The recognition from Ofsted and the DfE that supervision should consider children’s well-being, learning and development and child protection concerns is significant. Both organisations have recognised how the mechanism of supervision should support the practitioners development of their ‘effectiveness’ making links to training and professional development as well as stimulating reflectiveness in leaders as to how they can relieve pressures on the practitioners.

Hawkins et al (2020) emphasise how supervision provides these developmental opportunities defining supervision as;

"A joint endeavour in which a practitioner with the help of a supervisor, attends to their clients, themselves as part of their client practitioner relationships and the wider systemic context, and by doing improves the quality of their work, transforms their client relationships, continuously develops themselves, their practice and the wider profession (p3)."

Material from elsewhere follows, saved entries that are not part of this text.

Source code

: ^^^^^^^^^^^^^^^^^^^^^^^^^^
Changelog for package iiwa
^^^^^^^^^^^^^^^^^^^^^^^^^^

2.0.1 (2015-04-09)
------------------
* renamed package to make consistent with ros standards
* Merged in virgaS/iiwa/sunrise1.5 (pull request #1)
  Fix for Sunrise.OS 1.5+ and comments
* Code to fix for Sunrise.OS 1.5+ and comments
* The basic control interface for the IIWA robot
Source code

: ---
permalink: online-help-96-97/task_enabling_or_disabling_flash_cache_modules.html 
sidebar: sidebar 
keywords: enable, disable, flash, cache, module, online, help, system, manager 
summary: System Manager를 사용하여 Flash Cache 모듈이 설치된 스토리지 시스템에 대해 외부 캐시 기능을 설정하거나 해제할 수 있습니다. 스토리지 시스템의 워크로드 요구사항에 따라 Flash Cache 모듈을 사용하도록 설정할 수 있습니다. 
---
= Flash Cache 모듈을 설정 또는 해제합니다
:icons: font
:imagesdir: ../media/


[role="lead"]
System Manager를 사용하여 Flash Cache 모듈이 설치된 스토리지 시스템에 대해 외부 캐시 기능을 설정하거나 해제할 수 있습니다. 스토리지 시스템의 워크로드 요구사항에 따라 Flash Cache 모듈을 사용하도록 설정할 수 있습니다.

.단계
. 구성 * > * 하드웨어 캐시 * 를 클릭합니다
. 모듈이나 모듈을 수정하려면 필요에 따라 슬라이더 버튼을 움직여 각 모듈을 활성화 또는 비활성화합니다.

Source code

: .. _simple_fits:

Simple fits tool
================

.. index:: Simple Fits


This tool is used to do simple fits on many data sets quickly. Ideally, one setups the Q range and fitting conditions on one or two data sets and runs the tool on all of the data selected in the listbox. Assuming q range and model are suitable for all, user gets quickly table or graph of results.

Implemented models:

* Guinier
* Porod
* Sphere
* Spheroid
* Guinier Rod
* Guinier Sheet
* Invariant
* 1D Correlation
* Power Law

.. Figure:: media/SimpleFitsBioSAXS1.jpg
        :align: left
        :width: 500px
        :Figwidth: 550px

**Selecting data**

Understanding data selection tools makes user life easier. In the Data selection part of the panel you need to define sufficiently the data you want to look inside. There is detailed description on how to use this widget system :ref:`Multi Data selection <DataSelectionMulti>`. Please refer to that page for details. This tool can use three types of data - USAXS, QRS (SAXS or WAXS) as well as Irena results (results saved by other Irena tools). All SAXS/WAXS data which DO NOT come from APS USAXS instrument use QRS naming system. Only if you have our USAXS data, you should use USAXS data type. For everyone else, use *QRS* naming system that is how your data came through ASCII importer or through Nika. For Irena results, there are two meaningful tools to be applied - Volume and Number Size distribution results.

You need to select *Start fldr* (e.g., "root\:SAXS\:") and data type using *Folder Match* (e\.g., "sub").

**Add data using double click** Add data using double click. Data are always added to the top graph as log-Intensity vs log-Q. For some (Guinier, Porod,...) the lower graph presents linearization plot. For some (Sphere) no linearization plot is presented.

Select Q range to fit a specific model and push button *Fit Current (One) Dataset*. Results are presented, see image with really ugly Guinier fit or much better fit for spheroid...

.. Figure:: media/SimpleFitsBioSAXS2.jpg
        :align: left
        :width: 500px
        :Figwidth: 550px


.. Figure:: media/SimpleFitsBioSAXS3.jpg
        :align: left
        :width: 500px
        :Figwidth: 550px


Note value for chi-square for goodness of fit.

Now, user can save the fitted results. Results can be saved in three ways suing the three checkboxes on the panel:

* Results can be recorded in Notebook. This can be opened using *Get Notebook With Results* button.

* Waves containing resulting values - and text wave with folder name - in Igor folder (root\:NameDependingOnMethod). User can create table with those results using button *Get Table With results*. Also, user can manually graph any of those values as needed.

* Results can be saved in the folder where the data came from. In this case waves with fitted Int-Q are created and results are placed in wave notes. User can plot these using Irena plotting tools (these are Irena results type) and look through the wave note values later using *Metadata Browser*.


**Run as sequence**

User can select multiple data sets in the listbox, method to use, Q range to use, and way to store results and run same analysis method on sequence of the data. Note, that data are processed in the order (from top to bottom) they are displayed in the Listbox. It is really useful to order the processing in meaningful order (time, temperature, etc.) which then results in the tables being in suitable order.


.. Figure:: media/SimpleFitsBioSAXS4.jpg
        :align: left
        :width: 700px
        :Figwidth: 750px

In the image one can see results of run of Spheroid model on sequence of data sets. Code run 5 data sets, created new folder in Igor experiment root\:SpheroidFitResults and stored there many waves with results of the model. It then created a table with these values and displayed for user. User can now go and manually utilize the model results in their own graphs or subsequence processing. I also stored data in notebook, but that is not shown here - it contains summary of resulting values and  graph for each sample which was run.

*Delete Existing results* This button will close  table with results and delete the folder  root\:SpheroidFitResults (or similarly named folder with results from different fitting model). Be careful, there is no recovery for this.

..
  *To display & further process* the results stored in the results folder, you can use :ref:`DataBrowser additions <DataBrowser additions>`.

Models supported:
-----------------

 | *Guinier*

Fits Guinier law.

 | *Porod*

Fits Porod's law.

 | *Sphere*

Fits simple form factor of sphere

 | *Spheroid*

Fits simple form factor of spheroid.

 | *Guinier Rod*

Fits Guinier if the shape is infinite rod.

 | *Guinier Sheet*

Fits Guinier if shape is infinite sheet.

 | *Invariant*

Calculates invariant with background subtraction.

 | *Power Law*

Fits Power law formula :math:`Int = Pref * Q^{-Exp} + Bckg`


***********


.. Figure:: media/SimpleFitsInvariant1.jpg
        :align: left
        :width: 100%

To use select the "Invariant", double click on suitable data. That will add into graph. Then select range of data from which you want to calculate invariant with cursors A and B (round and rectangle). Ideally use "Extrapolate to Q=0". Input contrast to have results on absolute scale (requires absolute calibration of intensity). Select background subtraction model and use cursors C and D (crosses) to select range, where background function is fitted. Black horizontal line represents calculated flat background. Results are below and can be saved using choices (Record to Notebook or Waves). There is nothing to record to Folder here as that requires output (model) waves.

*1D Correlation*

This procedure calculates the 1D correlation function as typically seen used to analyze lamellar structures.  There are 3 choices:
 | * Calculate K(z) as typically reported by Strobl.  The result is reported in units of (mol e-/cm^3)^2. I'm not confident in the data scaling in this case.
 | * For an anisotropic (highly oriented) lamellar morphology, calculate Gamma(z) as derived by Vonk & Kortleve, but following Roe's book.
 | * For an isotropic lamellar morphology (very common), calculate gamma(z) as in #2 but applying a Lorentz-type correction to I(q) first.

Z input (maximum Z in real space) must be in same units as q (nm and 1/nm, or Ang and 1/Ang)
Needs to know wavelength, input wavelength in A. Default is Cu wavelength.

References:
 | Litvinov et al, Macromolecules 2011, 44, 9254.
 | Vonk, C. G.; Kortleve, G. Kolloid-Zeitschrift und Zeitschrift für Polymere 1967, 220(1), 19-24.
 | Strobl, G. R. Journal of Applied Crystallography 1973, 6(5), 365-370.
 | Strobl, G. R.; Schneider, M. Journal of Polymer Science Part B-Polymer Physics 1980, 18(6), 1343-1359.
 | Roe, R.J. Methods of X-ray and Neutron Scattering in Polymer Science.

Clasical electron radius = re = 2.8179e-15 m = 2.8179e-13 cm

Pascal et al (2020) have explored in detail the impact Covid19 has had on the early years workforce stating that the workforce are ‘stressed and worn down’. The Anna Freud centre surveyed over 900 early years practitioners in 2020 and identified that the complexity of the work practitioners faced every day, issues such as domestic violence, drug and alcohol abuse and supporting the mental health of children and parents.

Over half surveyed stated that since Covid19 children showed higher levels of aggression and violence and that 91% of workers had faced challenging circumstances resulting in 70% feeling upset and stressed and ill equipped in being able to support the families they worked with (Nelinger et al, 2021).

I am not devaluing the significance of a child’s well-being instead embracing the work of Bain and Barnett (1980), Hopkins (1988), and Elfer (1996, 2012, 2014, 2015) who have all considered the emotional experiences of children and practitioners in nursery settings.

I believe that supervision can support the opportunity to process the emotional labour and complexity of the work, my thoughts are echoed by Wilmot (2008) who, when explaining supervision, writes,

"I see supervision as a hologram in which each moment contains everything that needs to be embodied, felt, and known. The different worlds of the client, supervisee, supervisor, and the outside world are simultaneously mirroring and co-creating each other. Supervision offers us the opportunity to become present to that moment of awareness so that the wound, disturbance, or disconnection that seems to be breaking us and everything apart is instead a road back home (p 88)."

Therefore, could Supervision be the answer to support the emotional well-being of the Early Years Sector?